*Exercise*: Copy out, from the entries below, each line holding the string "thymidylate".

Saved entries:
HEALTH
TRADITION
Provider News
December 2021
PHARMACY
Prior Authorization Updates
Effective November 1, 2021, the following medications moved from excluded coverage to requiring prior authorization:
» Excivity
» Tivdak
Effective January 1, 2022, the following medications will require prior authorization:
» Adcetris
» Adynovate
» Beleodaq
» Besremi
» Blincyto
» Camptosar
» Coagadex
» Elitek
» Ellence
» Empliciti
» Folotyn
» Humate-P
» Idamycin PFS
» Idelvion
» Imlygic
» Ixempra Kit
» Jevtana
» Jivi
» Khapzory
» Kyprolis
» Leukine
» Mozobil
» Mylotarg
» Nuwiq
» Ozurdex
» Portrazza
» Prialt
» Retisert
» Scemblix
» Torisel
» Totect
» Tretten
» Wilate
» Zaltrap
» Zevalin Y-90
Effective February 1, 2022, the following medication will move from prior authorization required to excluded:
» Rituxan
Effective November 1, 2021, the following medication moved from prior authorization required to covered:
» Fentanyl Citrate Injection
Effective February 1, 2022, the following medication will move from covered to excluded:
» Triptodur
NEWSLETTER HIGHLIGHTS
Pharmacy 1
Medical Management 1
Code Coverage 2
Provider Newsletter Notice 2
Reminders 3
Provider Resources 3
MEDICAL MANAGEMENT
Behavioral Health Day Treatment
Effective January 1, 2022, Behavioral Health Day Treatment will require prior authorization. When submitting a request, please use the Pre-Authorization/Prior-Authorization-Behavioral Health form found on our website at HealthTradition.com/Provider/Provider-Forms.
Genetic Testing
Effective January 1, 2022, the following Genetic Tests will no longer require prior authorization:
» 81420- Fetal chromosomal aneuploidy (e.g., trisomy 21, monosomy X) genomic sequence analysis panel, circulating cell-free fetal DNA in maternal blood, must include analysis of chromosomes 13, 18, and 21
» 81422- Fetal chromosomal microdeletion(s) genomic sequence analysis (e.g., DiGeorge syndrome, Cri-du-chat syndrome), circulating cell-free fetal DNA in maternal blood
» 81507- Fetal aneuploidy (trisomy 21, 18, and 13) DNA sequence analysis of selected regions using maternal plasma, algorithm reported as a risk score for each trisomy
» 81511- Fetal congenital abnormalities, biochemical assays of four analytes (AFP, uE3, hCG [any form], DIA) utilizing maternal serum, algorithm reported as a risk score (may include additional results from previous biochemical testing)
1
...
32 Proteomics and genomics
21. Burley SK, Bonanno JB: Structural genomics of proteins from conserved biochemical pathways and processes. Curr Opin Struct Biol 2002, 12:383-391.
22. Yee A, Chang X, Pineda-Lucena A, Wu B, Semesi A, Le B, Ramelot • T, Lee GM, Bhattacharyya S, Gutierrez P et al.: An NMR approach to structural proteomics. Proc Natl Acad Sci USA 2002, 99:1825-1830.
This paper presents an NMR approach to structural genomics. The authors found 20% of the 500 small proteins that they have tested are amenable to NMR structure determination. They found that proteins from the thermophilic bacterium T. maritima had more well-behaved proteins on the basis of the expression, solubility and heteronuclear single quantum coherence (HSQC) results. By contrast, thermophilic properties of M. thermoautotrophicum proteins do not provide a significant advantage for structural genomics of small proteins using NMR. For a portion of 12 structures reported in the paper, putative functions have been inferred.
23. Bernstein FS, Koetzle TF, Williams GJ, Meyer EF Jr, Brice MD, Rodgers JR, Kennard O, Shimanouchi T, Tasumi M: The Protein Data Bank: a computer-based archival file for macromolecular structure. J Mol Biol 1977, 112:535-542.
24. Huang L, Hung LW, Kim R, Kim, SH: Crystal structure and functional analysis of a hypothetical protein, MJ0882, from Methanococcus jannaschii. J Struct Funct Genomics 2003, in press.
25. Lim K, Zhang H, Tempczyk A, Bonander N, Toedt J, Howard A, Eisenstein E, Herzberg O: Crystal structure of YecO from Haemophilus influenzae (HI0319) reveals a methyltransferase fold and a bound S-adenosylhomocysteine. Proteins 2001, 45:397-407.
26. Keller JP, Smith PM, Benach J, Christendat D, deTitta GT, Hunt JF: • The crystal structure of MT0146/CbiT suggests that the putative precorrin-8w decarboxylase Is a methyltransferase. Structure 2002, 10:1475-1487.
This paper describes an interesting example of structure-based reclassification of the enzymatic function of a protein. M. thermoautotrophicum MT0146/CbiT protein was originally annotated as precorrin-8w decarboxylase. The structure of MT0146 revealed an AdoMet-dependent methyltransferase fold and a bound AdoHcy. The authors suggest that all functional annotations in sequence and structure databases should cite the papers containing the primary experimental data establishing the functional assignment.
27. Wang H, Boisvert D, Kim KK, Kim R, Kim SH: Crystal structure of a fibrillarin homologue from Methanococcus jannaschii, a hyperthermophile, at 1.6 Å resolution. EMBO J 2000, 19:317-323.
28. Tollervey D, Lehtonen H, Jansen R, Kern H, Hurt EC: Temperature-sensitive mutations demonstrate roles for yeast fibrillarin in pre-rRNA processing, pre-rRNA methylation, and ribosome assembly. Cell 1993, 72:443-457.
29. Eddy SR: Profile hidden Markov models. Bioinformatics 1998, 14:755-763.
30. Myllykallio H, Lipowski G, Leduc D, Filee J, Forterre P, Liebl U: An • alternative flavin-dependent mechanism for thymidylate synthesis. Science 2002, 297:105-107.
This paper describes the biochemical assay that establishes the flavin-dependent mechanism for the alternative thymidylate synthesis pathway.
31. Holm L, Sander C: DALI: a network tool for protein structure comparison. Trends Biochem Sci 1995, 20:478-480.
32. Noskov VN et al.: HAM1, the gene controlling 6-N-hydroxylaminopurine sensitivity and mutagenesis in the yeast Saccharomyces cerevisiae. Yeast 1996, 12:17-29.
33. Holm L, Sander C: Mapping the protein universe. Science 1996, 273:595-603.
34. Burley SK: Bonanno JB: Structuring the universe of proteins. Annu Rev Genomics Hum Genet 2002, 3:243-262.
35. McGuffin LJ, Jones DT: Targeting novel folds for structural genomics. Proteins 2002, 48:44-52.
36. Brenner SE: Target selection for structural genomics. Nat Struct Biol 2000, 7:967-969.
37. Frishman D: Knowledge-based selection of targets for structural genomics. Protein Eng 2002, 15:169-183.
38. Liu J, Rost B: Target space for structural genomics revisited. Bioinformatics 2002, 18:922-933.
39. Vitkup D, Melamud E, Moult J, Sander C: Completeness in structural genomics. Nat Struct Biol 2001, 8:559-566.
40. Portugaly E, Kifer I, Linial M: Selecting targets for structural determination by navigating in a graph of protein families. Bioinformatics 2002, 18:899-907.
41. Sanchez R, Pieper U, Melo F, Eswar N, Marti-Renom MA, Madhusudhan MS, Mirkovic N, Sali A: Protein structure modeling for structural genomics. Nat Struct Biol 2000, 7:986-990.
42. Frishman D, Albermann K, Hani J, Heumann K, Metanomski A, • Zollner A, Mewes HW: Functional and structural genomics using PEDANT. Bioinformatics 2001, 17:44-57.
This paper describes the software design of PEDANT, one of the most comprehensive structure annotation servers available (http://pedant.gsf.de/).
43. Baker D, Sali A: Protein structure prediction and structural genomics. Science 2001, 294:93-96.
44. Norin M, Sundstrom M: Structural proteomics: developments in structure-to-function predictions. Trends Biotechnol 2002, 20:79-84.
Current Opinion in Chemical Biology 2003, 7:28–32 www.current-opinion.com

*Result of this exercise*:
30. Myllykallio H, Lipowski G, Leduc D, Filee J, Forterre P, Liebl U: An • alternative flavin-dependent mechanism for thymidylate synthesis. Science 2002, 297:105-107.
This paper describes the biochemical assay that establishes the flavin-dependent mechanism for the alternative thymidylate synthesis pathway.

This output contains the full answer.